----- TEXT SEGMENT -----

The nurse is caring for the client who is diagnosed with a carbuncle. Which home measures should the nurse discuss? Select all that apply.
A. Leave the draining lesion open to the air so it dries.
B. Use strict hand washing to prevent cross-contamination.
C. Cover the mattress and pillows with plastic covers.
D. Apply ice to the affected area 20 minutes twice daily.
E. Wash all linens, towels, and clothing after each use.
F. Remove all throw rugs to prevent tripping or falls.
Explanation: Treatments for an infected lesion should include strict hand washing to prevent cross-contamination. Covering mattress and pillows with plastic covers and washing all linens, towels, and clothing after each use will prevent cross-contamination. Leaving the lesion open to air is not advised; a dressing is needed. Applying ice or removing throw rugs does not pertain to carbuncle treatment.
Question 2 of 5.
The nurse is applying mafenide acetate (Sulfamylon), a sulfa antibiotic cream, to a client's lower extremity burn. Which assessment data would require immediate attention by the nurse?
A. The client complains of pain when the medication is administered.
B. The client's potassium level is 3.9 mEq/L and sodium level is 137 mEq/L.
C. The client's ABGs are pH 7.34, PaO2 98, PaCO2 38, and HCO3 20.
D. The client is able to perform active range-of-motion exercises.
Explanation: ABGs showing low HCO3 (20) and pH 7.34 suggest metabolic acidosis, a serious mafenide side effect requiring immediate attention. Pain is expected, electrolytes are normal, and ROM is positive.
Question 3 of 5.
The client is admitted with full-thickness and partial-thickness burns to more than 30% of the body. The nurse is concerned with the client's nutritional status. Which intervention should the nurse implement?
A. Encourage the client's family to bring favorite foods.
B. Provide a low-fat, low-cholesterol diet for the client.
C. Monitor the client's weight weekly in the same clothes.
D. Make a referral to the hospital social worker.
Explanation: Favorite foods increase caloric intake, critical for hypermetabolic burn patients. Low-fat diets are inappropriate, weekly weights are insufficient, and social worker referral is unrelated.
Question 4 of 5.
What is the scientific rationale for placing lift pads under an immobile client?
A. The pads will absorb any urinary incontinence and contain stool.
B. The pads will prevent the client from being diaphoretic.
C. The pads will keep the staff from workplace injuries such as a pulled muscle.

----- EXCERPTED RECORDS -----

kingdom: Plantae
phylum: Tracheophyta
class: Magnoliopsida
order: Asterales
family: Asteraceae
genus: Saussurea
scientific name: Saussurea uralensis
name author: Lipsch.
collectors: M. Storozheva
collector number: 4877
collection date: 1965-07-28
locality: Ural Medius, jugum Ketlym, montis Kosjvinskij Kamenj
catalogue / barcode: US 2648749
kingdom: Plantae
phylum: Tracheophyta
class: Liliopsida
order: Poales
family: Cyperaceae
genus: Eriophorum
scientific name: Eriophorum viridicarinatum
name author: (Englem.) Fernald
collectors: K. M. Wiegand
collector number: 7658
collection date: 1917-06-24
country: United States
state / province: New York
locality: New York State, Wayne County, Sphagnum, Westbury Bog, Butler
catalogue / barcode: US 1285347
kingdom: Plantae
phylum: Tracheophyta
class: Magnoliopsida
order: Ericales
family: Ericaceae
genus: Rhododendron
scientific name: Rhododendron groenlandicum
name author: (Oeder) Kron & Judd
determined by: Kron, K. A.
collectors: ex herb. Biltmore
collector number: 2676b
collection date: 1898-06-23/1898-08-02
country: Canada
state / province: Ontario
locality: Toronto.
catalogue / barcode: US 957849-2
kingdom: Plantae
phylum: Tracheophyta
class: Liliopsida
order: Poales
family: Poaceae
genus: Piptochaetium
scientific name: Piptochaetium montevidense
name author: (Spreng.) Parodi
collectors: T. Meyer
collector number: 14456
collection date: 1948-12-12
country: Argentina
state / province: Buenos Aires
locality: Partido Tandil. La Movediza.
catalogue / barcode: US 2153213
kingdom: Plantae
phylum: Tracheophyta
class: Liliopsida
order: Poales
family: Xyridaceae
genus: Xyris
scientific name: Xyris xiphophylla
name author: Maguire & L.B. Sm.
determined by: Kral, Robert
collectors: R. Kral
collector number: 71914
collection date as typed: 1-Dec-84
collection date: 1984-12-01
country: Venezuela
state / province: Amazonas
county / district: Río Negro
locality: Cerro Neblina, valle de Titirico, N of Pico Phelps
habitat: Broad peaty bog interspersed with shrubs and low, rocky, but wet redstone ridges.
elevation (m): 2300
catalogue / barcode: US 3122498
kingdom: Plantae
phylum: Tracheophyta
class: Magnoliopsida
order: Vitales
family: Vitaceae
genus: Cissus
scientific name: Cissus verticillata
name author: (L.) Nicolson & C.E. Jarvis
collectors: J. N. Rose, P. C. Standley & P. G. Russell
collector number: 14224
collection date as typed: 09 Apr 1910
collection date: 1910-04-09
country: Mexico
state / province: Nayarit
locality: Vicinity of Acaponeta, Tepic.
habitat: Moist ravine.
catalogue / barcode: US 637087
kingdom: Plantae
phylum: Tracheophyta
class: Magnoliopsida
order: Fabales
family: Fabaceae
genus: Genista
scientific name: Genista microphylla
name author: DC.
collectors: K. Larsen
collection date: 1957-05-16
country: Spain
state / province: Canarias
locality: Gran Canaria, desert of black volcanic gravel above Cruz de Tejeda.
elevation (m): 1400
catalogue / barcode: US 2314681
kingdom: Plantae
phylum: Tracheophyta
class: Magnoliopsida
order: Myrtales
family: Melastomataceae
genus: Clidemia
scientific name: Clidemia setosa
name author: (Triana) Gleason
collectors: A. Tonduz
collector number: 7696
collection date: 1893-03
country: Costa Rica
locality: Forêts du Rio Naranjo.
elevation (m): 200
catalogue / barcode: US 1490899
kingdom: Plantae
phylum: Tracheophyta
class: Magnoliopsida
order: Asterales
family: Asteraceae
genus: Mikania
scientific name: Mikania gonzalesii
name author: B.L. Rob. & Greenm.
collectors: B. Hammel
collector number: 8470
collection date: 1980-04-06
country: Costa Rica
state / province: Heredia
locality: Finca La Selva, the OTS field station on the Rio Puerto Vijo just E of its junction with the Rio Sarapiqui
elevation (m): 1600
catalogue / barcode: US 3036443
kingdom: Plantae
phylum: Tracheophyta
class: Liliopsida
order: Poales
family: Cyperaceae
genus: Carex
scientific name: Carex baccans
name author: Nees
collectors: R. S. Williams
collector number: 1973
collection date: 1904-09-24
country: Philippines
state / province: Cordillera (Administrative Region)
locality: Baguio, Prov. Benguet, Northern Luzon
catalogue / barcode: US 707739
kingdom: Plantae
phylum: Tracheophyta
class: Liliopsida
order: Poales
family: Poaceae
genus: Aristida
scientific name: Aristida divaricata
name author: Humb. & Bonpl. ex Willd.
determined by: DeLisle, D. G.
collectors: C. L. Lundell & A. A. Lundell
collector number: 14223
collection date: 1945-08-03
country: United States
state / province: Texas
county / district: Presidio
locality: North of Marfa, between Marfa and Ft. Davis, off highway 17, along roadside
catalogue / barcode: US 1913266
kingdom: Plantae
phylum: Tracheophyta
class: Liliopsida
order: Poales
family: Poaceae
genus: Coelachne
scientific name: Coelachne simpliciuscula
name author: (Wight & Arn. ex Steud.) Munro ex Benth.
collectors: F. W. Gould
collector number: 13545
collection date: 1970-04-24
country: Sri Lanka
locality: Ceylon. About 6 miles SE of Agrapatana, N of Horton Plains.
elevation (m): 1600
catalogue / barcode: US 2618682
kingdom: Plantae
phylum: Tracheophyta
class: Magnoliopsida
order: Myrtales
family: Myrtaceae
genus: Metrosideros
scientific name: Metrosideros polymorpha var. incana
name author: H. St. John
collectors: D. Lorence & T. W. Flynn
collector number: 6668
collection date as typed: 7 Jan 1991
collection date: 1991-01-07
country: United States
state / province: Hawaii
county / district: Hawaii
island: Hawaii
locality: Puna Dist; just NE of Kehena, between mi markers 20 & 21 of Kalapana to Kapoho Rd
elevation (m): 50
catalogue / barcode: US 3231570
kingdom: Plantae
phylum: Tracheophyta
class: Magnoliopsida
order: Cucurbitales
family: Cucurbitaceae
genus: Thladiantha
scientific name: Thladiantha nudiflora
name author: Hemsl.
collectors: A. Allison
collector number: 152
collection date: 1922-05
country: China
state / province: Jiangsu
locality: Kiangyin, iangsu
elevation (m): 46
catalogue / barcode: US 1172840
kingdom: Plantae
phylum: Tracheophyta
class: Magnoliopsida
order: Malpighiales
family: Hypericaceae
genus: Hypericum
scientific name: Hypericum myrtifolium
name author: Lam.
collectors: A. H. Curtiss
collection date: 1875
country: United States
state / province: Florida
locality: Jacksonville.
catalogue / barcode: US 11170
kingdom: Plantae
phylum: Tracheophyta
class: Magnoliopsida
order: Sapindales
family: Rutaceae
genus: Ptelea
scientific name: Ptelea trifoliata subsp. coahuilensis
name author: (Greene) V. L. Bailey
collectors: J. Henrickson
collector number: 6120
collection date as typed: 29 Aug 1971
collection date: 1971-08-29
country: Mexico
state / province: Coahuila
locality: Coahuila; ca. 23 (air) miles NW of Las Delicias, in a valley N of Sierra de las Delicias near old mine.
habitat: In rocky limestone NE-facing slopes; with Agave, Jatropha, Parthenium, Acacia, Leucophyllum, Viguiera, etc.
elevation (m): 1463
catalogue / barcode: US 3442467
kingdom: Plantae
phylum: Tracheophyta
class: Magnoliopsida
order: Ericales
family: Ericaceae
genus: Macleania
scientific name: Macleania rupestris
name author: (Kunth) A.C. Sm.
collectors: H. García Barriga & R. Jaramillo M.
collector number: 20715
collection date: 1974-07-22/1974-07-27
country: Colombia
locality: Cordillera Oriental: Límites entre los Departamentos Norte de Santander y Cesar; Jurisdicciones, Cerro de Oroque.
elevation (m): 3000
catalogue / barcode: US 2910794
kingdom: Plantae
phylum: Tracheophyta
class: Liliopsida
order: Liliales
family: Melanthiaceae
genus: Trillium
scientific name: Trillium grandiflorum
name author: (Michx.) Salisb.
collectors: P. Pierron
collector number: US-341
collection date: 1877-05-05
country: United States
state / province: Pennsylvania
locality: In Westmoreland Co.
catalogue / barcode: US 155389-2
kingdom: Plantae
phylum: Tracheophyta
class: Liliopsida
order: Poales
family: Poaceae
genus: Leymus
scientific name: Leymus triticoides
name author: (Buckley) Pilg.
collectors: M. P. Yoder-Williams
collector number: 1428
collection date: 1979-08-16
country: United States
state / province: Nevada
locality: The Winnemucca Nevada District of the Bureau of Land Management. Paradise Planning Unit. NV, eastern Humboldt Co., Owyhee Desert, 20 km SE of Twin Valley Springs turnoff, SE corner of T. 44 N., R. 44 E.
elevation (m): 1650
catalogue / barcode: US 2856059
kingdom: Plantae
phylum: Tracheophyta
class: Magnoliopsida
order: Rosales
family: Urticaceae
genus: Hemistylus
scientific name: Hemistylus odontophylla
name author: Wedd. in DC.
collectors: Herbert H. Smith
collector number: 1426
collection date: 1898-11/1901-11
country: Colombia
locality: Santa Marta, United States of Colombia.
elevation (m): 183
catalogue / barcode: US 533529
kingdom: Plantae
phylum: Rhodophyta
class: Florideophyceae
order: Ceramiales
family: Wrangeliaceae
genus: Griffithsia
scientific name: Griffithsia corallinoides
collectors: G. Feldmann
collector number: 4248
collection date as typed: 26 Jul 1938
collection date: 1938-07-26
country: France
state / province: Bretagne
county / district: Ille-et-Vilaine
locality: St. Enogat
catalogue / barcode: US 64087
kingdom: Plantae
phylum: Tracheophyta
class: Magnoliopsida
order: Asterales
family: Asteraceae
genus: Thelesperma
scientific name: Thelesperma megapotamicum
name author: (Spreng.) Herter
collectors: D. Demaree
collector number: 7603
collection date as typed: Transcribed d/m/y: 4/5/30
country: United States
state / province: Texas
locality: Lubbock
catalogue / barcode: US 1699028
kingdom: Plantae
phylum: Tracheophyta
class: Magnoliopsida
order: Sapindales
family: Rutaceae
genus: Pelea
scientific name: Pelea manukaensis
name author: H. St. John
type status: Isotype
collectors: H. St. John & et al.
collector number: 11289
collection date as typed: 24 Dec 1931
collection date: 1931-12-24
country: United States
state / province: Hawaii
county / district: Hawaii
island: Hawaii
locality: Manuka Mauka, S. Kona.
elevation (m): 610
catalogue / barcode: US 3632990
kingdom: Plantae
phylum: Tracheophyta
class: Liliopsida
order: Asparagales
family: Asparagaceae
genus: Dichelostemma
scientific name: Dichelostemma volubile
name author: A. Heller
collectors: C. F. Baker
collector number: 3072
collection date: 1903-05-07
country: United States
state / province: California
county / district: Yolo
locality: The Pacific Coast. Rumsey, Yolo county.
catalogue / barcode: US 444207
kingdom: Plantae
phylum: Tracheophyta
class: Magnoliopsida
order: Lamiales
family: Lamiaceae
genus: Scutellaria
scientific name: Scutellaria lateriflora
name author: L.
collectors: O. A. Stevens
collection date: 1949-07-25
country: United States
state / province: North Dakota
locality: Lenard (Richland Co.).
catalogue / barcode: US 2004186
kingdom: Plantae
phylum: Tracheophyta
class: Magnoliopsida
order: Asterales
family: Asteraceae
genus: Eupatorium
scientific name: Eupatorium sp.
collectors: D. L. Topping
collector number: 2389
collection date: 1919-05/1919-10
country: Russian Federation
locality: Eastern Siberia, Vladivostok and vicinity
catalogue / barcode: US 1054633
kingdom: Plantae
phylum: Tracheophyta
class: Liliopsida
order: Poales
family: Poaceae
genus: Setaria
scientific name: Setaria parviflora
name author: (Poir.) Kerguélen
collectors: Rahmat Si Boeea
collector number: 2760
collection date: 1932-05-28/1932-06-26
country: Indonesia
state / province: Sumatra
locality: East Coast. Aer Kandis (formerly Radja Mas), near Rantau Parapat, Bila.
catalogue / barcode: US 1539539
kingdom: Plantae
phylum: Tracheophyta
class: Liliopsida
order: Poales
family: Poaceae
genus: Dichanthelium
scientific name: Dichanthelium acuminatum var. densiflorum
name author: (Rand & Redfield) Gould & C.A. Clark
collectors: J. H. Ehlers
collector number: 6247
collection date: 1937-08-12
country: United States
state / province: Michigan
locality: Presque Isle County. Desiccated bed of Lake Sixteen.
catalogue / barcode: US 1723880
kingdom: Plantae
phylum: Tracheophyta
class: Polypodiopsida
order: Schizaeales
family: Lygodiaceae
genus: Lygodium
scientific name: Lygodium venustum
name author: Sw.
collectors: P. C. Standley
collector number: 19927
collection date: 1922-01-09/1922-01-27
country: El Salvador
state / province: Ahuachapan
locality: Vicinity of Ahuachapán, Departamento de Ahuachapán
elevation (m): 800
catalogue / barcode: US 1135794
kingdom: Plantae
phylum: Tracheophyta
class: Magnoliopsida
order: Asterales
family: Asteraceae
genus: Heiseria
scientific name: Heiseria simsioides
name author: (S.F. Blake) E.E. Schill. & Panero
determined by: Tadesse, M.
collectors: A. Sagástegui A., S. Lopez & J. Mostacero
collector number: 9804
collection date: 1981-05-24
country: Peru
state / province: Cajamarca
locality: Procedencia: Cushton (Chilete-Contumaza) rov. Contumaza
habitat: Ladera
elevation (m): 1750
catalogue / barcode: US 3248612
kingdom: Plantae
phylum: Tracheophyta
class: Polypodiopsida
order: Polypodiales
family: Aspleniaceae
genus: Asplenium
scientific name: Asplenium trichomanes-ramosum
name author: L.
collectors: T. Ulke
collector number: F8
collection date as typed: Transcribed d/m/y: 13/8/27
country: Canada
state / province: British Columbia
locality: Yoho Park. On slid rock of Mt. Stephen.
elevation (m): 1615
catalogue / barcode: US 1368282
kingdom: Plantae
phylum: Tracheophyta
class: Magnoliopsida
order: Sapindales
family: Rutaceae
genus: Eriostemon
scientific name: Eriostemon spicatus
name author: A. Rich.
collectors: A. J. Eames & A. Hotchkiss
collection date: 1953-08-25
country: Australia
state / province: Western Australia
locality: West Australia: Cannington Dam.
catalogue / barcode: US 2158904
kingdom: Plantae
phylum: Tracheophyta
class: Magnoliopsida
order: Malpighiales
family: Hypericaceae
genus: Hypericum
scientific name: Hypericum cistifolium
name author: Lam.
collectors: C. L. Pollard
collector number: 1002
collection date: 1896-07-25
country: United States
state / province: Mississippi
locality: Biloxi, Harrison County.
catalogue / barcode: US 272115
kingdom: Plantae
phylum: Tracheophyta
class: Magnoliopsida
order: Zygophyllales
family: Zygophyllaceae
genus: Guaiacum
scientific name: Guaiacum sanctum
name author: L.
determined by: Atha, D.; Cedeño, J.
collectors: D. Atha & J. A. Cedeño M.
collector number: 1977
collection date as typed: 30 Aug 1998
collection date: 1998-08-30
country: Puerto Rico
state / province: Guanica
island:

-----

**PROMPT:**
Answer these questions from the nursing quiz:
(a) What does the explanation for the carbuncle question say is needed instead of leaving the lesion open to the air?
(b) Which serious side effect of mafenide do the ABG values in option C suggest?
(c) Why does the explanation for the nutrition question support having the family bring favorite foods?

**WORKED SOLUTION:**
(a) A dressing is needed.
(b) Metabolic acidosis.
(c) Favorite foods increase caloric intake, which is critical for hypermetabolic burn patients.